Magazine
Cultural Sanctification and Christian Higher Education
Spring 2024
Nathan A. Finn
Cultural Sanctification: Engaging the World Like the Early Church offers a timely exploration of Christian engagement within a post-Christian context. In the book, Stephen O. Presley, Ph.D., Senior Fellow for Religion and Public Life at the Center for Religion, Culture & Democracy, advocates for a nuanced approach to cultural engagement, promoting a model of cultural sanctification which, rather than retreating, warring, or accommodating, encourages Christians to engage with their culture in a manner that pursues sanctification while acknowledging the intrinsic forms and features of their contemporary environment.
In his review, Nathan A. Finn, Ph.D., underscores the book’s significant contribution to understanding Christian cultural engagement in a time marked by profound ethical shifts and the erosion of traditional Christian values. Finn evaluates the implications of Presley’s book for Christian higher education and broader societal engagement.
In the contemporary West, public perception of Christianity has declined significantly over the past generation. Many people, including a growing number of cultural elites, believe Christianity is both intellectually deficient and morally bankrupt. Ethical sensibilities, once shaped deeply by Christian virtues, increasingly lack grounding beyond individual preference. Concerns about politically engaged Christians are legion, especially those who affirm traditionalist positions on contested ethical issues.
Patristics scholar Stephen Presley, a 2001 graduate of Baylor University (Waco, TX), believes Christendom has ended and the West is now post-Christian in its sensibilities. But that is only half the story. The post-Christian world, increasingly divested of Christian cultural influence, echoes the pre-Constantinian world, before such influence was normative. Thus, the challenge facing Christians today isn’t modernist religious skepticism but rather postmodern neo-paganism.

• [WORK TO COMPLETE]
1 – Answer these questions from the piece on cultural sanctification:
(a) What position does Stephen O. Presley hold at the Center for Religion, Culture & Democracy?
(b) From which university did Presley graduate in 2001?
(c) According to the piece, what challenge faces Christians today?
2 – Summarize the piece on cultural sanctification in two sentences.
3 – Extend the piece on cultural sanctification beyond its final sentence.
The listing that comes next has no connection to the piece on cultural sanctification.

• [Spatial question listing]

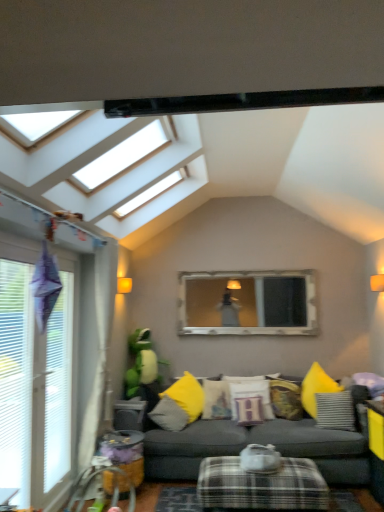
Question: From the image's perspective, is plaid fabric ottoman at lower center positioned above or below silver-framed mirror at center?

Choices:
 (A) below
 (B) above

Answer: (A)

Question: Considering the positions of plaid fabric ottoman at lower center and silver-framed mirror at center in the image, is plaid fabric ottoman at lower center taller or shorter than silver-framed mirror at center?

Choices:
 (A) short
 (B) tall

Answer: (A)

Question: Considering the real-world distances, which object is farthest from the textured yellow pillow at center, acting as the 2th pillow starting from the right?

Choices:
 (A) silver-framed mirror at center
 (B) matte gray couch at center
 (C) white plastic window at left
 (D) plaid fabric ottoman at lower center
 (E) yellow fabric pillow at center, which is counted as the first pillow, starting from the left

Answer: (C)

Question: Which of these objects is positioned farthest from the yellow fabric pillow at center, which is counted as the first pillow, starting from the left?

Choices:
 (A) beige fabric curtain at left
 (B) white cotton pillow at center, placed as the third pillow when sorted from left to right
 (C) silver-framed mirror at center
 (D) matte yellow pillow at center, the second pillow in the left-to-right sequence
 (E) textured yellow pillow at center, the 4th pillow viewed from the left

Answer: (C)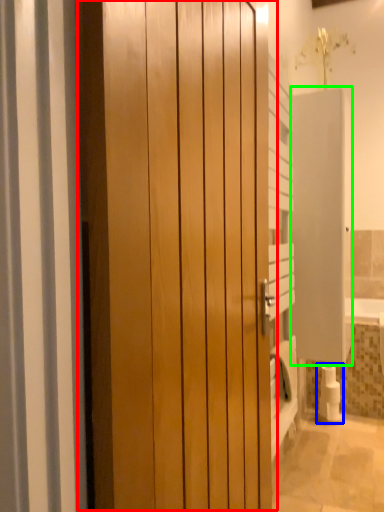
Question: Which is farther away from door (highlighted by a red box)? toilet paper (highlighted by a blue box) or screen door (highlighted by a green box)?

Choices:
 (A) toilet paper
 (B) screen door

Answer: (A)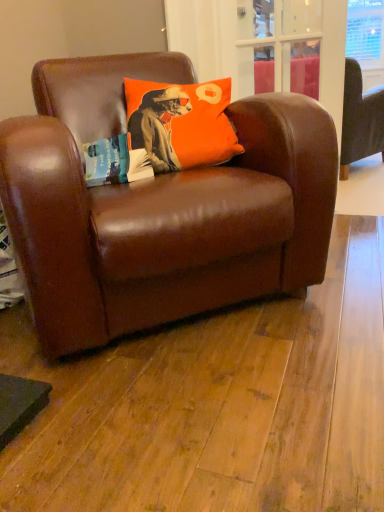
Find the location of a particular element. orange matte pillow at upper center is located at coordinates pos(181,123).

From a real-world perspective, which is physically below, brown leather chair at center or orange matte pillow at upper center?

brown leather chair at center.

Does point (176, 221) come behind point (145, 100)?

No, (176, 221) is in front of (145, 100).

Can you confirm if brown leather chair at center is positioned to the left of orange matte pillow at upper center?

Correct, you'll find brown leather chair at center to the left of orange matte pillow at upper center.

Does brown leather chair at center lie behind orange matte pillow at upper center?

No, brown leather chair at center is closer to the camera.

Does point (372, 118) lie behind point (328, 239)?

Yes, point (372, 118) is behind point (328, 239).

How different are the orientations of brown leather couch at upper right and brown leather chair at center in degrees?

The angular difference between brown leather couch at upper right and brown leather chair at center is 108 degrees.

Based on their sizes in the image, would you say brown leather couch at upper right is bigger or smaller than brown leather chair at center?

Clearly, brown leather couch at upper right is larger in size than brown leather chair at center.

Considering the relative positions of brown leather couch at upper right and brown leather chair at center in the image provided, is brown leather couch at upper right behind brown leather chair at center?

Yes, brown leather couch at upper right is further from the viewer.

From the picture: From the image's perspective, which is below, orange matte pillow at upper center or brown leather couch at upper right?

From the image's view, orange matte pillow at upper center is below.

Find the location of a particular element. The width and height of the screenshot is (384, 512). studio couch lying behind the orange matte pillow at upper center is located at coordinates (360, 120).

Between orange matte pillow at upper center and brown leather couch at upper right, which one has smaller size?

With smaller size is orange matte pillow at upper center.

Is brown leather chair at center facing away from brown leather couch at upper right?

No, brown leather couch at upper right is not at the back of brown leather chair at center.

Can you confirm if brown leather chair at center is positioned to the left of brown leather couch at upper right?

Indeed, brown leather chair at center is positioned on the left side of brown leather couch at upper right.

Is brown leather chair at center taller or shorter than brown leather couch at upper right?

In the image, brown leather chair at center appears to be shorter than brown leather couch at upper right.

In the scene shown: Does brown leather couch at upper right contain orange matte pillow at upper center?

That's incorrect, orange matte pillow at upper center is not inside brown leather couch at upper right.

Considering the relative sizes of brown leather couch at upper right and orange matte pillow at upper center in the image provided, is brown leather couch at upper right taller than orange matte pillow at upper center?

Correct, brown leather couch at upper right is much taller as orange matte pillow at upper center.

Considering the sizes of objects brown leather couch at upper right and orange matte pillow at upper center in the image provided, who is wider, brown leather couch at upper right or orange matte pillow at upper center?

With larger width is brown leather couch at upper right.

Considering the positions of objects orange matte pillow at upper center and brown leather chair at center in the image provided, who is behind, orange matte pillow at upper center or brown leather chair at center?

Positioned behind is orange matte pillow at upper center.

Is orange matte pillow at upper center looking in the opposite direction of brown leather chair at center?

Yes, brown leather chair at center is at the back of orange matte pillow at upper center.

Consider the image. Is orange matte pillow at upper center bigger than brown leather chair at center?

Actually, orange matte pillow at upper center might be smaller than brown leather chair at center.

Where is `pillow that appears on the right of brown leather chair at center`? The width and height of the screenshot is (384, 512). pillow that appears on the right of brown leather chair at center is located at coordinates (181, 123).

Locate an element on the screen. studio couch above the brown leather chair at center (from a real-world perspective) is located at coordinates (360, 120).

Looking at this image, considering their positions, is orange matte pillow at upper center positioned closer to brown leather chair at center than brown leather couch at upper right?

Among the two, orange matte pillow at upper center is located nearer to brown leather chair at center.

Which object lies further to the anchor point brown leather couch at upper right, orange matte pillow at upper center or brown leather chair at center?

brown leather chair at center is further to brown leather couch at upper right.

Estimate the real-world distances between objects in this image. Which object is further from orange matte pillow at upper center, brown leather couch at upper right or brown leather chair at center?

The object further to orange matte pillow at upper center is brown leather couch at upper right.

Looking at the image, which one is located closer to brown leather chair at center, brown leather couch at upper right or orange matte pillow at upper center?

orange matte pillow at upper center is closer to brown leather chair at center.

From the image, which object appears to be farther from orange matte pillow at upper center, brown leather chair at center or brown leather couch at upper right?

brown leather couch at upper right.

Estimate the real-world distances between objects in this image. Which object is closer to brown leather couch at upper right, brown leather chair at center or orange matte pillow at upper center?

The object closer to brown leather couch at upper right is orange matte pillow at upper center.

The width and height of the screenshot is (384, 512). Identify the location of pillow positioned between brown leather chair at center and brown leather couch at upper right from near to far. (181, 123).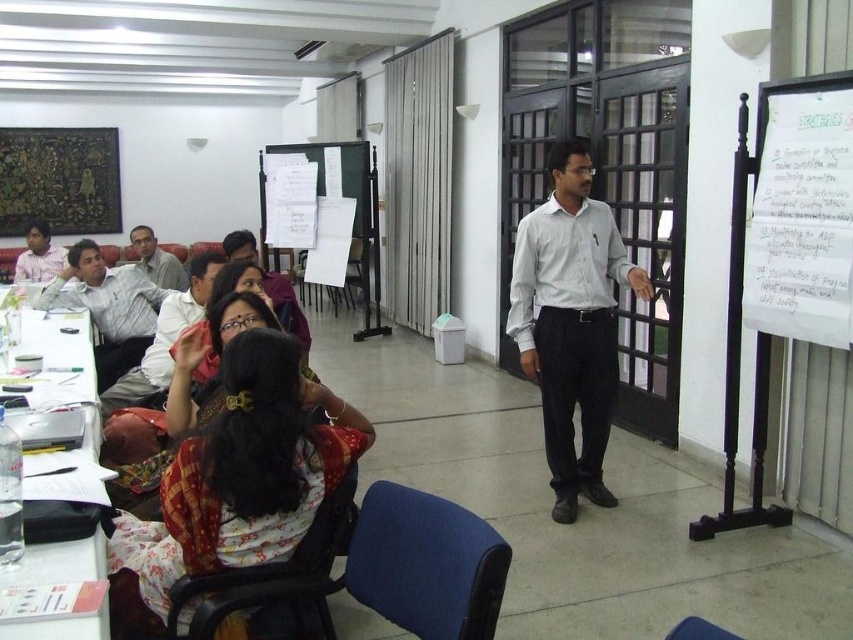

• [RESPONSE LIST]
1 –
(a) Senior Fellow for Religion and Public Life.
(b) Baylor University (Waco, TX).
(c) Postmodern neo-paganism rather than modernist religious skepticism.

2 – Stephen O. Presley's book Cultural Sanctification urges Christians to engage their post-Christian culture by pursuing sanctification rather than retreating, warring, or accommodating. Nathan A. Finn's review weighs the book's implications for Christian higher education, noting Presley's view that Christendom has ended and that the post-Christian West, echoing the pre-Constantinian world, now confronts Christians with postmodern neo-paganism.

3 –
In response to neo-paganism, some Christians advocate cultural retreat and others focus upon cultural warfare, while still others simply accommodate cultural shifts. In his new book Cultural Sanctification: Engaging the World Like the Early Church (Eerdmans, 2024), Presley commends a model that combines the posture of the pre-Christendom church with the insights of missiologist Andrew Walls. Presley argues, “Cultural sanctification recognizes that Christians are necessarily embedded within their culture and must seek sanctification (both personal and corporate) in a way that draws upon the forms and features of their environment by pursuing virtue” (12).
Presley doesn’t argue for a nostalgic reappropriation of Patristic Christianity, but rather a contextual application of ancient Christian priorities. Unlike the pre-Constantine church, we must contend with the legacy of Christendom. This begins with both grieving the decline of Christian influence in the public square as well as lamenting the many sins and shortcomings associated with Christendom. We must also recognize that, even as we’ve lost ground culturally, we are still blessed with many freedoms — often rooted in Christian reasoning — that the early church never experienced.
Presley commends five postures that characterized the early church. First, he calls for a recommitment to cultivating a Christian identity through the means of a more robust (and perhaps extended) process of conversion, a commitment to catechesis, and the importance of liturgy. Presley believes the contemporary church should recover an emphasis on the Rule of Faith to reinforce sound doctrine and the Way of Life to promote Christian virtue. Irenaeus and the Didache are held up as exemplars of this posture.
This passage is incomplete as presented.